Mas o governo federal também não tem que vender o agro como potência no mundo?

Eu sei, mas não gosto de terceirizar responsabilidades. Sabe por que a gente come castanha para a saúde? Porque a indústria foi lá e fez. Por que o café da Colômbia, que é infinitamente pior do que o nosso, ganhou o mundo? Porque fez o trabalho de marketing dele. Não concordo com esse negócio infantilizado de enfiar tudo no colo do governo.

“Enquanto o agro não se posicionar e não se envolver, não há solução. Agora, se partir para cima, em quatro ou cinco anos, ganha a narrativa”
Para finalizar, se um dia chegassem para você e dissessem: ‘Nizan, vamos mudar a imagem do agro brasileiro no mundo’. Como seria?

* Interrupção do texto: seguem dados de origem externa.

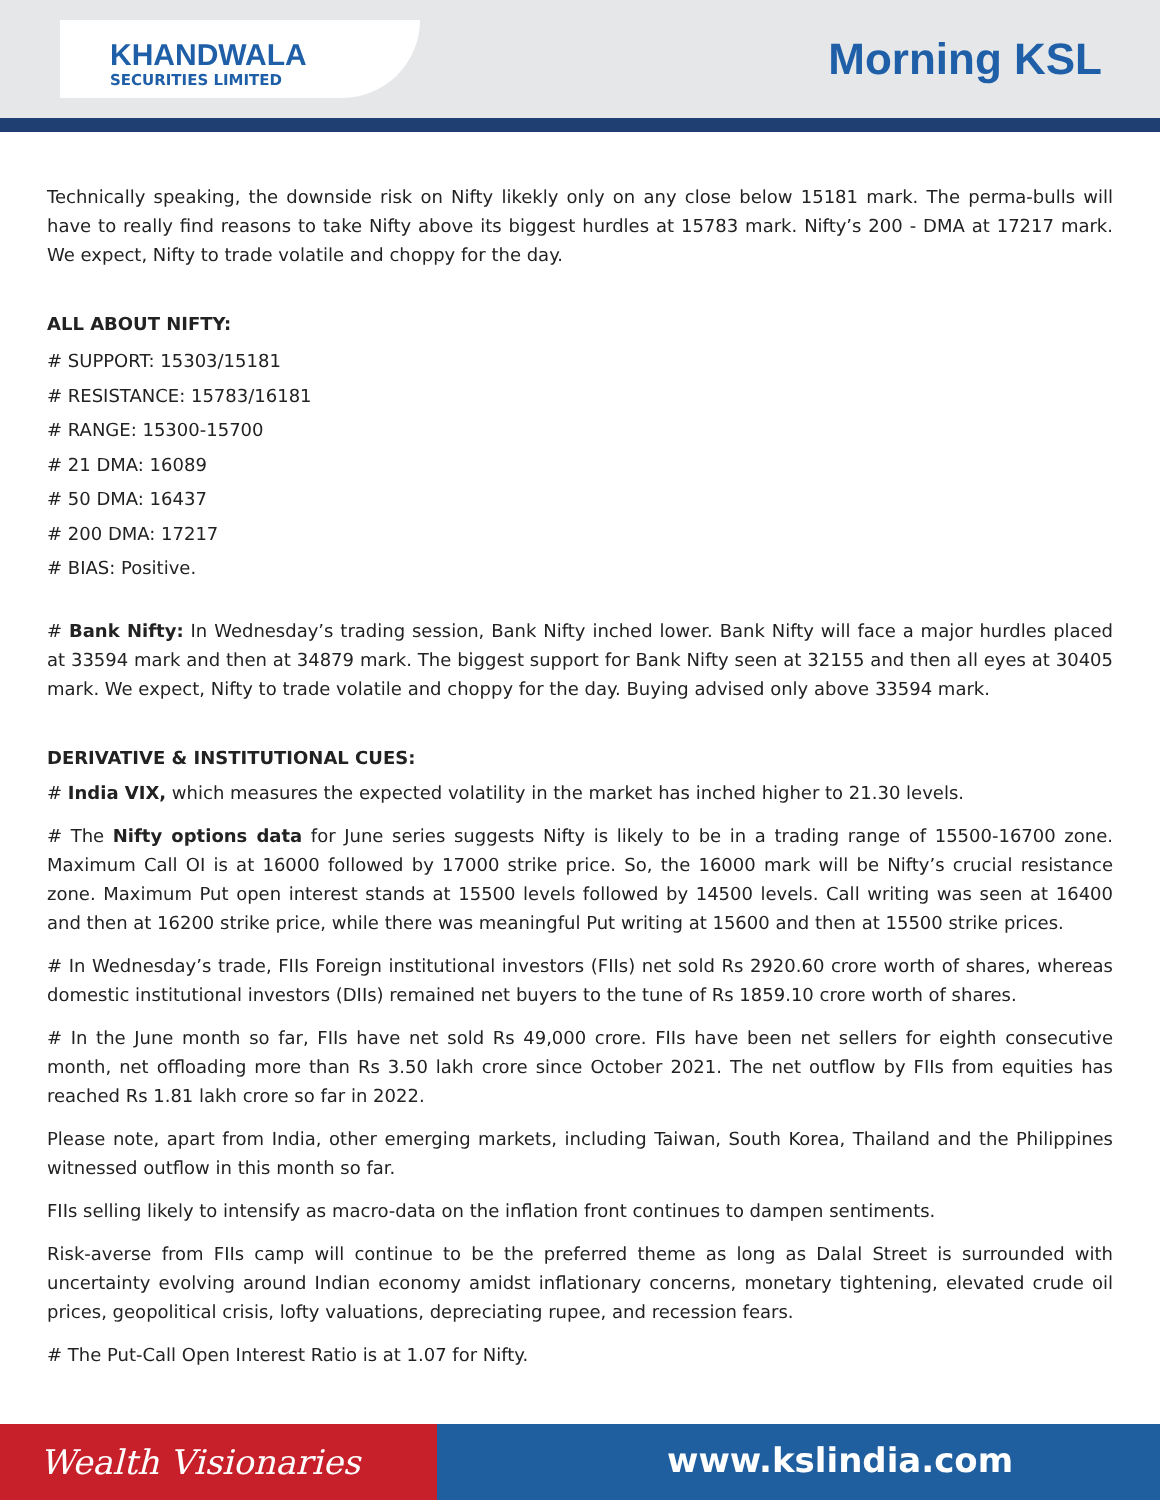KHANDWALA
SECURITIES LIMITED
Morning KSL
Technically speaking, the downside risk on Nifty likekly only on any close below 15181 mark. The perma-bulls will have to really find reasons to take Nifty above its biggest hurdles at 15783 mark. Nifty’s 200 - DMA at 17217 mark. We expect, Nifty to trade volatile and choppy for the day.
ALL ABOUT NIFTY:
# SUPPORT: 15303/15181
# RESISTANCE: 15783/16181
# RANGE: 15300-15700
# 21 DMA: 16089
# 50 DMA: 16437
# 200 DMA: 17217
# BIAS: Positive.
# Bank Nifty: In Wednesday’s trading session, Bank Nifty inched lower. Bank Nifty will face a major hurdles placed at 33594 mark and then at 34879 mark. The biggest support for Bank Nifty seen at 32155 and then all eyes at 30405 mark. We expect, Nifty to trade volatile and choppy for the day. Buying advised only above 33594 mark.
DERIVATIVE & INSTITUTIONAL CUES:
# India VIX, which measures the expected volatility in the market has inched higher to 21.30 levels.
# The Nifty options data for June series suggests Nifty is likely to be in a trading range of 15500-16700 zone. Maximum Call OI is at 16000 followed by 17000 strike price. So, the 16000 mark will be Nifty’s crucial resistance zone. Maximum Put open interest stands at 15500 levels followed by 14500 levels. Call writing was seen at 16400 and then at 16200 strike price, while there was meaningful Put writing at 15600 and then at 15500 strike prices.
# In Wednesday’s trade, FIIs Foreign institutional investors (FIIs) net sold Rs 2920.60 crore worth of shares, whereas domestic institutional investors (DIIs) remained net buyers to the tune of Rs 1859.10 crore worth of shares.
# In the June month so far, FIIs have net sold Rs 49,000 crore. FIIs have been net sellers for eighth consecutive month, net offloading more than Rs 3.50 lakh crore since October 2021. The net outflow by FIIs from equities has reached Rs 1.81 lakh crore so far in 2022.
Please note, apart from India, other emerging markets, including Taiwan, South Korea, Thailand and the Philippines witnessed outflow in this month so far.
FIIs selling likely to intensify as macro-data on the inflation front continues to dampen sentiments.
Risk-averse from FIIs camp will continue to be the preferred theme as long as Dalal Street is surrounded with uncertainty evolving around Indian economy amidst inflationary concerns, monetary tightening, elevated crude oil prices, geopolitical crisis, lofty valuations, depreciating rupee, and recession fears.
# The Put-Call Open Interest Ratio is at 1.07 for Nifty.
Wealth Visionaries www.kslindia.com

Eu ia falar com Mãe Carmen do Gantois. Porque isso é uma coisa para mãe de santo. Enquanto o agro não se posicionar e não se envolver, não há solução. Agora, se partir para cima, em quatro ou cinco anos, ganha a narrativa. Tem que ir para o Super Bowl, para Roland Garros... O café da Colômbia foi uma campanha da DDB, eles que criaram o Juan Valdez. Quem você acha que criou a campanha “Got a milk?” também famosa? O agro brasileiro tinha que patrocinar todas as maratonas do mundo. O patrocínio da maratona de Nova York deve ser US$ 4 milhões, US$ 5 milhões. O cara compra uma fazenda de US$ 100 milhões, mas não dá US$ 100 mil para uma associação. Respeito muito o agro como indústria, mas é lamentável a ausência dele nos fóruns globais e no mundo da comunicação.